[EXERCISE REQUIREMENTS]
Within these records, how many lines hold "wall"? Give the number alone.

[DATA TO EXAMINE]
= Beginning of Section =

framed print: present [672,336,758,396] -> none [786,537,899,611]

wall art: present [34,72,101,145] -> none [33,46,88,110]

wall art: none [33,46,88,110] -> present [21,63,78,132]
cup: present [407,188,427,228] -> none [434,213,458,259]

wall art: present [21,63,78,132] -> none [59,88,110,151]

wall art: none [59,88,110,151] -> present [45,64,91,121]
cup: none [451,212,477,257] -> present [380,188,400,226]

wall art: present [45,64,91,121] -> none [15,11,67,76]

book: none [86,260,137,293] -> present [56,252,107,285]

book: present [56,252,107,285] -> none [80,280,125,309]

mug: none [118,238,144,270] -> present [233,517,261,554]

= End of Section =
= Beginning of Section =

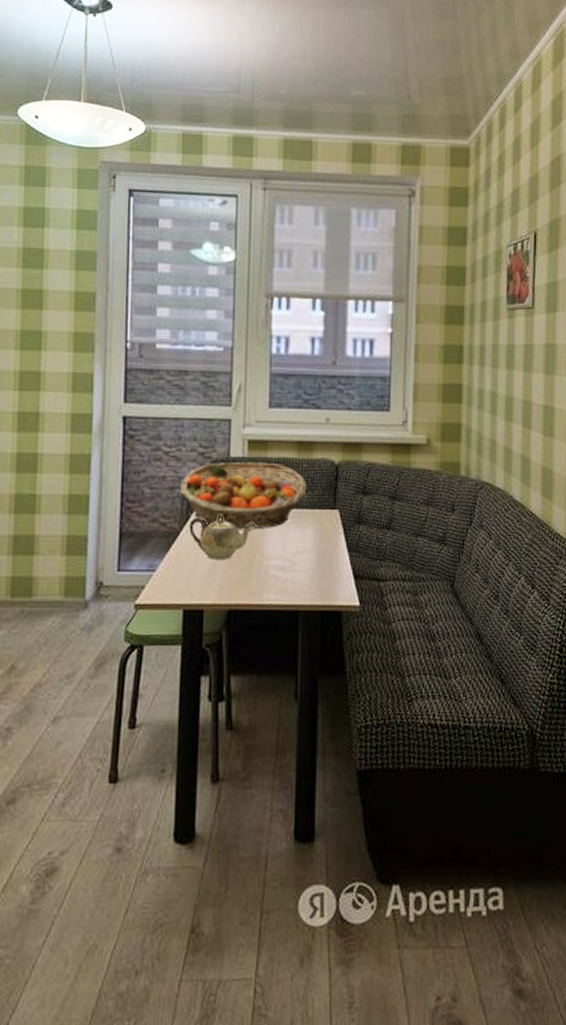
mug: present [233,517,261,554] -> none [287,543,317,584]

= End of Section =

[EXERCISE RESULT]
5